When the news first broke of the mass shooting on a crowded street in front of the Empire State Building last month, the first thought that went through most people’s heads was that another act of terror had occurred in Manhattan. Turns out though, it was an incident of workplace violence: Jeffrey Johnson, 58, who had been laid off by Hazan Imports, fatally shot an executive at Hazan, Steve Ercolino, against whom Johnson had earlier filed a harassment complaint. (Eleven bystanders were wounded by police gunfire when two officers shot Johnson, who reportedly turned and pointed his gun at them.)
It was the latest spasm of work-related violence in a country that all too often sees workplace disputes end in gunfire.
Actually, according to Bureau of Labor Statistics, overall work-related homicides declined 50% between 1994 and 2010. But workplace violence nonetheless remains among the top four causes of on-the-job fatalities when suicide is included. (At the same time, robberies are the No. 1 cause of homicides in the workplace by an overwhelming margin.)
Ed Foulke, a partner in the Atlanta-based law firm Fisher & Phillips who also served as head of the Occupational Safety and Health Administration during the George W. Bush administration, says he has seen workplace violence rising recently and attributes this to the continuing economic slump.
“In the past, when people got laid off, they just went out and got another job,” says Foulke, pictured above. “Now it’s not that easy to do.” The tight job market can also mean people stay on in a bad situation—for example, when they are being harassed by another employee or a supervisor—until they “snap,” he says.
Add to that the fact that financially strapped companies may not have the resources to provide as much in the way of support services and severance benefits for employees who are let go, and the stage is set for problems.
Philip Deming, an HR security consultant and principal of Philip Deming & Associates in King of Prussia, Pa., agrees that the risk of workplace violence may be on the rise again and says companies need to be proactive to avoid trouble.
“The key is to make sure you have all the components in place both to prevent violence, and to respond when a threat occurs,” Deming says. “That means you need HR, your legal team, security and communications people, as well as your top executives, all on board and prepared with an emergency action plan when there’s a threat.”
Foulke goes further, arguing that preventing and preparing for workplace violence incidents requires a full program. His recommendations:
1) Establish a zero-tolerance policy for threats, harassment and acts of violence.
2) Update interview processes to include background investigations, checking for a history of violent behavior.
3) Prepare and use release forms for new hires, and then get records from past employers, training programs, etc.
4) Update the employee handbook to explain the company’s zero-tolerance policy.
5) Review what temp agencies are doing to check out the record of the workers they provide. “If they’re not screening their people, you have to do it,” Foulke warns.
6) Conduct an audit and risk assessment of your workplace that includes asking employees if they have been harassed or threatened.

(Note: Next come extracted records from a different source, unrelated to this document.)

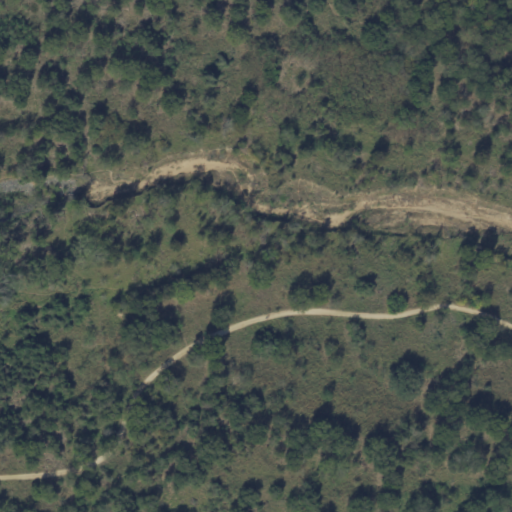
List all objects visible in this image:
road: (416, 23)
park: (255, 255)
road: (38, 295)
road: (95, 314)
road: (227, 331)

Look at security at the workplace. Are there places where someone could hide out until late at night to attack a target?
7) Have a crisis management plan for any act of workplace violence, just as you would have for a fire or a tornado.
8) Select and train management officials in crisis management and conflict resolution. “If an executive is terminating an employee and he pulls a knife or a gun, that executive needs to have the skill to try and defuse the situation,” Foulke says.
9) Instruct managers on how to spot and deal with early warning signs: Are people saying they hear voices? Do they have a have a fascination with guns? Did someone’s performance suddenly drop dramatically?
10) Publicize employee assistance programs, whether offered by the employer or outside agencies.
11) Investigate immediately all harassment and threats of violence.
12) Review and publicize the company’s policy of dealing with problems, and encourage employees who feel threatened or harassed to go to a supervisor, HR or elsewhere to report it.
Foulke warns that OSHA has begun to take action against employers where there are incidents of workplace violence. He says the best defense against those actions is to have a policy to prevent violence and protect employees against it, to show it is being implemented, and to show that employees and managers know about it.